I'm not saying its right, but dealing with drunks so often makes you quite impatient and often disbelieving of people. I left ED when I hit that point because that's not the type of person I am, the environment made me that way.

That’s not the sort of person you are… yet here you are, still casting aspersions on a thread where women are telling their experiences.

Maybe it is in fact the sort of person you are.

isaidwhatisaid · 23/11/2022 08:56

MissTrip82 · 22/11/2022 22:46

What?

We test for drugs (the few that we can test for - our standard testing may well not reveal an agent used for drink spiking) if it will make a clinical difference to the patient. Because we are treating the patient, not gathering evidence. What we don’t do is handle the specimen as if it were evidence (because it’s not….:…I order tests as a dr because they’re clinically indicated and might progress treatment) and so no, of course we can’t establish the chain of evidence required to prosecute someone. It’s an entirely different purpose.

Where I work we are required by law to take blood samples checking the alcohol level of anyone involved in an MVA. It had to be specially enacted because otherwise we do not gather evidence, the police so that. It is simply not our role. The blood alcohol samples used as evidence are taken in a particular way and stored separately in a system we cannot access. Because we are health care
workers, not the police.

We do not test people who report drink spiking because we have a limited range of drugs for which we can test, our urine drug screens can’t give us accurate info about recency of ingestion, the evidence that’s been collected from studies has shown that when tested the most common single agent identified is just alcohol, and it’s not clinically indicated as the patient’s management won’t change.

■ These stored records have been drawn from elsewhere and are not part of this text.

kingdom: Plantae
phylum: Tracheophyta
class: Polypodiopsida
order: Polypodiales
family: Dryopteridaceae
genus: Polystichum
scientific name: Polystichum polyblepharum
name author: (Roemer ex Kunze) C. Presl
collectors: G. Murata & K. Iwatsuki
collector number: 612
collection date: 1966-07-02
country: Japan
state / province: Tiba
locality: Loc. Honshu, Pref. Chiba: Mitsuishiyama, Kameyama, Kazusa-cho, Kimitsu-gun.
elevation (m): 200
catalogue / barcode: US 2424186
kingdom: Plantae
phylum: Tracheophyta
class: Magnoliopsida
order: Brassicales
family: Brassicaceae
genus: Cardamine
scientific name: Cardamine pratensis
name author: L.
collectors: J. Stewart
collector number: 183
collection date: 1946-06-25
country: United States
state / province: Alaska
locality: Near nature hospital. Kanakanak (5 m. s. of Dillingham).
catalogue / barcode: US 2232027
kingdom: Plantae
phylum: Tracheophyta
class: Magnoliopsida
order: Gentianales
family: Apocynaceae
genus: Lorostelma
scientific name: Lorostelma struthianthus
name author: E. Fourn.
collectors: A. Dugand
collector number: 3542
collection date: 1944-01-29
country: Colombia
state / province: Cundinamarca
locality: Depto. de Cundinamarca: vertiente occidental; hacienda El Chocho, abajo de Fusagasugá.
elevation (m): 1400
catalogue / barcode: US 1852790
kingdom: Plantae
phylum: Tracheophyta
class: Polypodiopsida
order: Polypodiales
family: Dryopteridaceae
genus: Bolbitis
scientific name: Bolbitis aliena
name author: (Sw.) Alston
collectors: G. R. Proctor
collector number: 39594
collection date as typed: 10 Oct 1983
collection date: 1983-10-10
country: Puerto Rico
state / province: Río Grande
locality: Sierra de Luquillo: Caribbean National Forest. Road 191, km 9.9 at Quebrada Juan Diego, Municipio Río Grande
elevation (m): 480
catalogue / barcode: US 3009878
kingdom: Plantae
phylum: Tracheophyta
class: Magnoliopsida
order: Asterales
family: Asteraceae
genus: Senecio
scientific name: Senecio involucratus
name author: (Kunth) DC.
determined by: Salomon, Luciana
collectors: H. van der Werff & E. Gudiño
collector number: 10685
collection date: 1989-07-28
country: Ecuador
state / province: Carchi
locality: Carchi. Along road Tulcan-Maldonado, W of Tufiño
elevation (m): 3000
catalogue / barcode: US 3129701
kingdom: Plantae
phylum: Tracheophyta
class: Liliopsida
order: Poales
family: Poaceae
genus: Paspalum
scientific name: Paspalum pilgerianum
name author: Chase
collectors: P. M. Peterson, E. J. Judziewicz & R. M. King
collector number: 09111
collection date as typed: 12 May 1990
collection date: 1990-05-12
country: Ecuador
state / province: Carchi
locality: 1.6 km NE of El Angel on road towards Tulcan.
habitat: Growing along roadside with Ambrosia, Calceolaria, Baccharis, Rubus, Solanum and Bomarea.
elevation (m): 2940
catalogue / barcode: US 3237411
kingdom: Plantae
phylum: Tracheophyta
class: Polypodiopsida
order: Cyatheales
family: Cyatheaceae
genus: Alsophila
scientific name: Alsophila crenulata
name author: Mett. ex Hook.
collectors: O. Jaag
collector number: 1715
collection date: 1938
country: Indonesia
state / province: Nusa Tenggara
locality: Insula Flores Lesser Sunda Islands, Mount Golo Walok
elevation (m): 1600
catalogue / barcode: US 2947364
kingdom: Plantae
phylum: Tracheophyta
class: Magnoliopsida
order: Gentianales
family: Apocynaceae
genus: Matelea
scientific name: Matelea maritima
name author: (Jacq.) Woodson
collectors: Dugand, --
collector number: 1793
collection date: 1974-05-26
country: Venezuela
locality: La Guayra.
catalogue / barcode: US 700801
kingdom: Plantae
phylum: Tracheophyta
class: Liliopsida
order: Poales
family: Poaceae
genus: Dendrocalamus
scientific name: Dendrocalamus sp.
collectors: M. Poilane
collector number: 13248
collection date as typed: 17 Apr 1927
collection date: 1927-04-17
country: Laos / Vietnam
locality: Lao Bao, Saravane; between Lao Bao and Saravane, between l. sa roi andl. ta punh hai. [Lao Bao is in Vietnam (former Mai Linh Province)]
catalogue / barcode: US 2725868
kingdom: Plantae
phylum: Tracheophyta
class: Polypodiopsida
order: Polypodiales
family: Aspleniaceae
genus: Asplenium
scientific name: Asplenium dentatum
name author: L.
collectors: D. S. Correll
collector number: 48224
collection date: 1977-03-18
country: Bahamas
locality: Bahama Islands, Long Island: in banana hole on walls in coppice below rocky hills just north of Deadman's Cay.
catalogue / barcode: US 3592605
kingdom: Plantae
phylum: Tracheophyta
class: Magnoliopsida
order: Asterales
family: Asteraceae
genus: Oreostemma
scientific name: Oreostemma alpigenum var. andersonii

This is really useful, thank you. It’s the fact that so many professionals have told me different things that I have just been left feeling fobbed off, confused, uncared for and angry on top of feeling violated and low.
I’ll be writing to PALS (I think it is) just to get this information in writing so that I can pass it to the police. I know people experience much worst things and the reason I want to push this further is not for myself, it’s for other people who will experience this. We need these low life perpetrators to be caught.

OP posts:
Lollypop701 · 23/11/2022 10:42

I find the most shocking thing is that my friend was spiked and she was treated as a drunk. Left on a trolley, no monitoring. She was freezing but it was only when I said something they tried to take a temperature and then wrapped her up. They were so blasé about it, and I appreciate we had been drinking I know her so well I knew she wasn’t ‘just’ drunk and I was scared… but when I said anything it was all about too much alcohol. I get it, the nhs are floored and treating self inflicted over indulgence is not what the nhs wants to be doing, it’s still bloody awful on the receiving end.

Quveas · 23/11/2022 11:22

Badnewsoracle · 22/11/2022 23:01

I got spiked once and they did a toxicology screening, but only because I could list the very last Ng list of drinks I'd had. I was very honest with them that I was very drunk, but this was different. Thankfully they believed me and I was right. The police never did anything, but did say that the place I was spiked (we were in the same bar all night) was notorious for it.

To be honest, that is pretty appalling. Where we can identify a hot spot like this (and it is rare now because word has got around) then the full force of our partnership comes down on them. Licencing start poking around, the police do visits frequently... the list goes on, but you'd be surprised how many agencies can get up close and personal to the owners or managers of places where it is common. Unfortunately, it is perhaps the success of that strategy that means its now harder to focus on a few places because the perpetrators know that everyone, including managers and staff, are looking for them.